Danke für eine Antwort.
Mit freundlichen Grüßen
D.
Renate Reichert says
Ich habe einen Schwerbehindertenausweis – 50 % G –
Darf ich nach Zahlung von € 2,00 den P und R Parkplatz nutzen, wenn ich eine Kopie des Schwerbehindertenausweises und Kopie der Wertmarke an die Frontscheibe lege?
Irina Maus says
Hallo Frau Sönke Nippel,
ich habe den Antrag gestellt auf „Orangenen “ Parkausweis gestellt und am Samstag 22.07.2023
Ablehnung bekommen haben mit der Begründung : „Dass die Voraussetzungen gem. Erlass des Ministeriums für Bauen und Verkehr des Landes NRW von 02.07.2009 nicht erfüllt sind.

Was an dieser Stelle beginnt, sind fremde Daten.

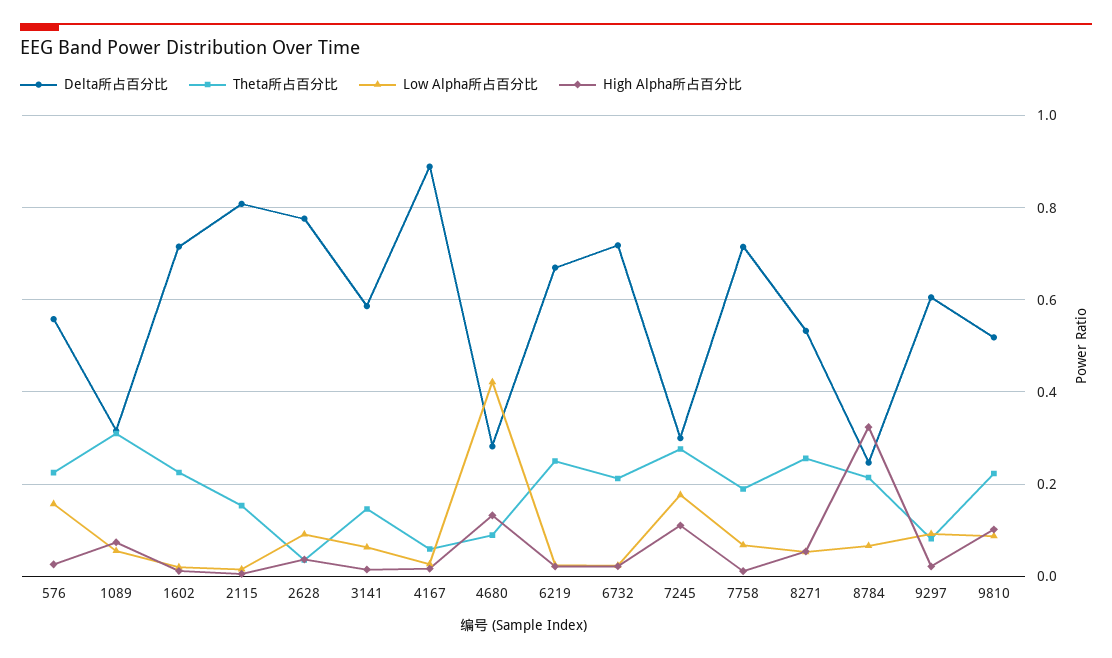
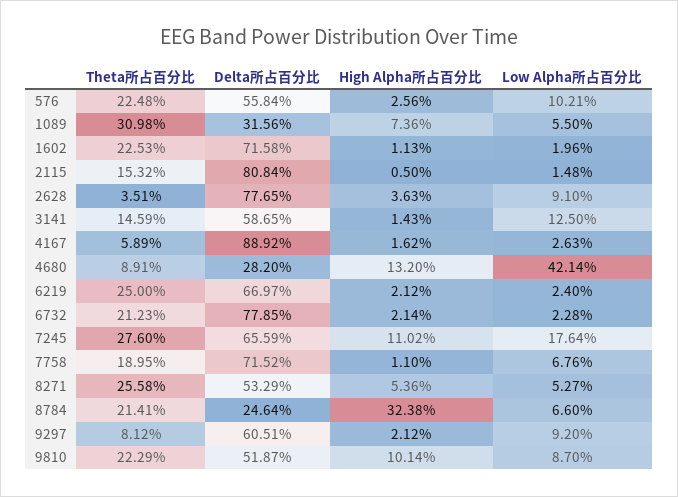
  {
    "Delta所占百分比": {
      "576": 0.5584,
      "1089": 0.3156,
      "1602": 0.7158,
      "2115": 0.8084,
      "2628": 0.7765,
      "3141": 0.5865,
      "4167": 0.8892,
      "4680": 0.282,
      "6219": 0.6697,
-     "6732": 0.72,
+     "6732": 0.7785,
-     "7245": 0.3,
+     "7245": 0.6559,
      "7758": 0.7152,
      "8271": 0.5329,
      "8784": 0.2464,
      "9297": 0.6051,
      "9810": 0.5187
    },
    "Theta所占百分比": {
      "576": 0.2248,
      "1089": 0.3098,
      "1602": 0.2253,
      "2115": 0.1532,
      "2628": 0.0351,
      "3141": 0.1459,
      "4167": 0.0589,
      "4680": 0.0891,
      "6219": 0.25,
      "6732": 0.2123,
      "7245": 0.276,
      "7758": 0.1895,
      "8271": 0.2558,
      "8784": 0.2141,
      "9297": 0.0812,
      "9810": 0.2229
    },
    "Low Alpha所占百分比": {
-     "576": 0.16,
+     "576": 0.1021,
      "1089": 0.055,
      "1602": 0.0196,
      "2115": 0.0148,
      "2628": 0.091,
-     "3141": 0.06,
+     "3141": 0.125,
      "4167": 0.0263,
      "4680": 0.4214,
      "6219": 0.024,
      "6732": 0.0228,
      "7245": 0.1764,
      "7758": 0.0676,
      "8271": 0.0527,
      "8784": 0.066,
      "9297": 0.092,
      "9810": 0.087
    },
    "High Alpha所占百分比": {
      "576": 0.0256,
      "1089": 0.0736,
      "1602": 0.0113,
      "2115": 0.005,
      "2628": 0.0363,
      "3141": 0.0143,
      "4167": 0.0162,
      "4680": 0.132,
      "6219": 0.0212,
      "6732": 0.0214,
      "7245": 0.1102,
      "7758": 0.011,
      "8271": 0.0536,
      "8784": 0.3238,
      "9297": 0.0212,
      "9810": 0.1014
    }
  }

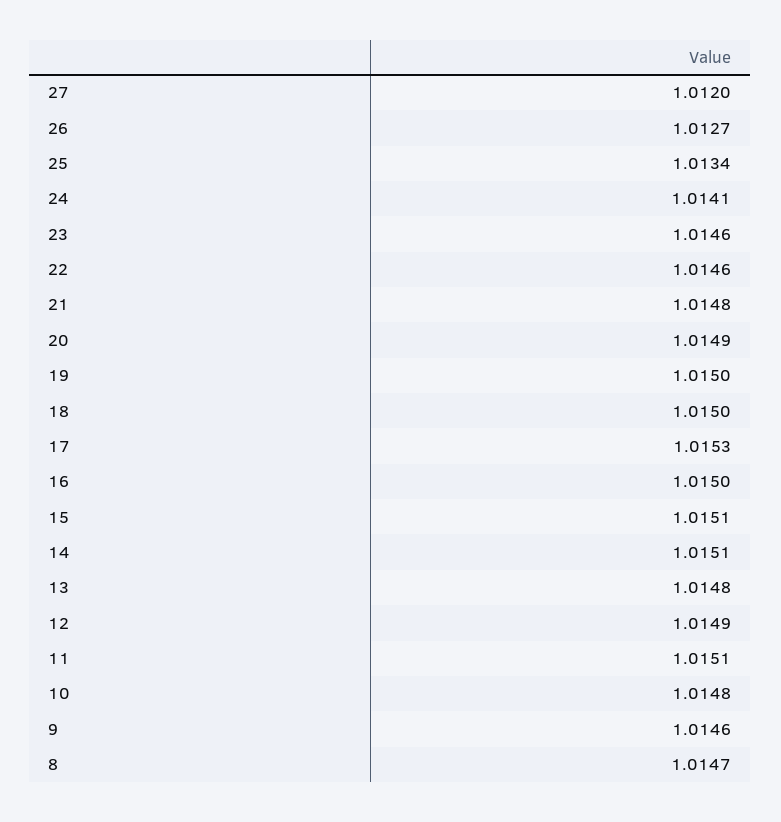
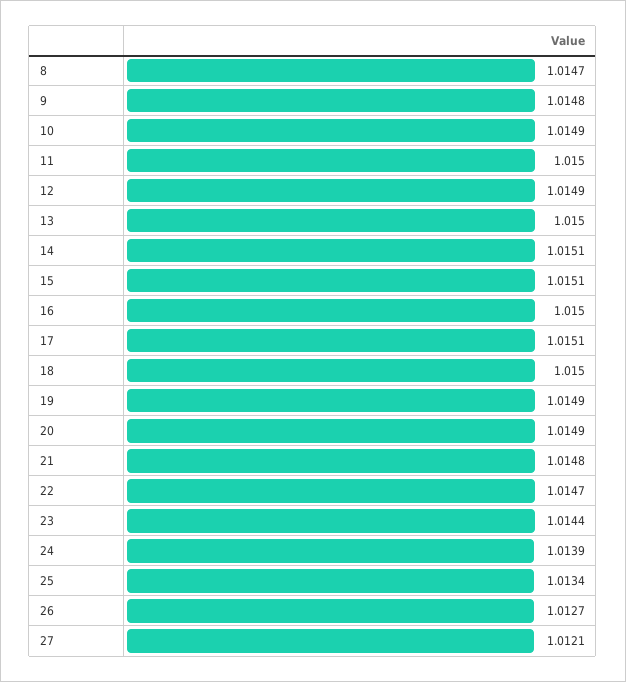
  {
-   "27": 1.012,
+   "27": 1.0121,
    "26": 1.0127,
    "25": 1.0134,
-   "24": 1.0141,
+   "24": 1.0139,
-   "23": 1.0146,
+   "23": 1.0144,
-   "22": 1.0146,
+   "22": 1.0147,
    "21": 1.0148,
    "20": 1.0149,
-   "19": 1.015,
+   "19": 1.0149,
    "18": 1.015,
-   "17": 1.0153,
+   "17": 1.0151,
    "16": 1.015,
    "15": 1.0151,
    "14": 1.0151,
-   "13": 1.0148,
+   "13": 1.015,
    "12": 1.0149,
-   "11": 1.0151,
+   "11": 1.015,
-   "10": 1.0148,
+   "10": 1.0149,
-   "9": 1.0146,
+   "9": 1.0148,
    "8": 1.0147
  }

und bei mir seit 2007 habe ich 100% „G“-Behinderung / und noch weitere zusätzliche Krankheiten… Diabetes Typ II.
Wie ist ihre Meinung ist das richtig, oder nicht?
Gruß Frau I.M.
Bitte um den Antwort !
Rechtsanwalt S. Nippel says
Hallo Frau Maus,
schauen Sie sich doch einmal den Beitrag „aG – light – der orange Parkausweis“ an. Dort scheint mir neben dem Merkzeichen G das Merkzeichen B für eine „automatische Berücksichtigung“ von Bedeutung zu sein. Das haben Sie nicht. Der Hinweis auf den Erlass von 2009 dürfte korrekt sein.
Ob allerdings bei Ihnen die Voraussetzungen für das Vorliegen des Merkzeichens aG vorliegen, ist für mich aus der Ferne nur schwer zu beurteilen. Soweit ich dies überblicke, gibt es keinen „Automatismus“, dass bei einem GdB von 100 und Merkzeichen G Merkzeichen die Voraussetzungen des Vorliegens von Merkzeichen aG gegeben sind (vgl. Sie zu dem Vorliegen der Voraussetzungen des Merkzeichens aG den Beitrag „Merkzeichen aG: außergewöhnliche Gehbehinderung„).
Grüße
Sönke Nippel
Rechtsanwalt
Hermann says
Hallo!
Es ist schön, dass man einen kostenfreien Beförderungsanspruch hat. Nur nutzt dieser nichts, wenn kein Bus (u.a.) in der Nähe hält. Gibt es ein einklagbares Recht? Hier ist der nächste Bushalt 3,5 km entfernt. Er könnte genausogut auf dem Mond sein! Beides unerreichbar.
Rechtsanwalt S. Nippel says
Hallo Hermann,
Ihr Recht müsste sich aus einer öffentlichen Pflicht herleiten lassen. Aus Bundes- und Landesgesetzen kann ich eine derartige Pflicht allenfalls aus den Gemeindeordnungen, z. B. aus § 8 GO NRW herleiten – die Gemeinden schaffen innerhalb der Grenzen ihrer Leistungsfähigkeit die für die wirtschaftliche, soziale und kulturelle Betreuung ihrer Einwohner erforderlichen öffentlichen Einrichtungen.
In der Bestimmung deutet sich allerdings u. a. aus dem Tatbestandsmerkmal „innerhalb der Grenzen ihrer Leistungsfähigkeit“ schon eine erste Problematik im Hinblick auf die Durchsetzbarkeit an.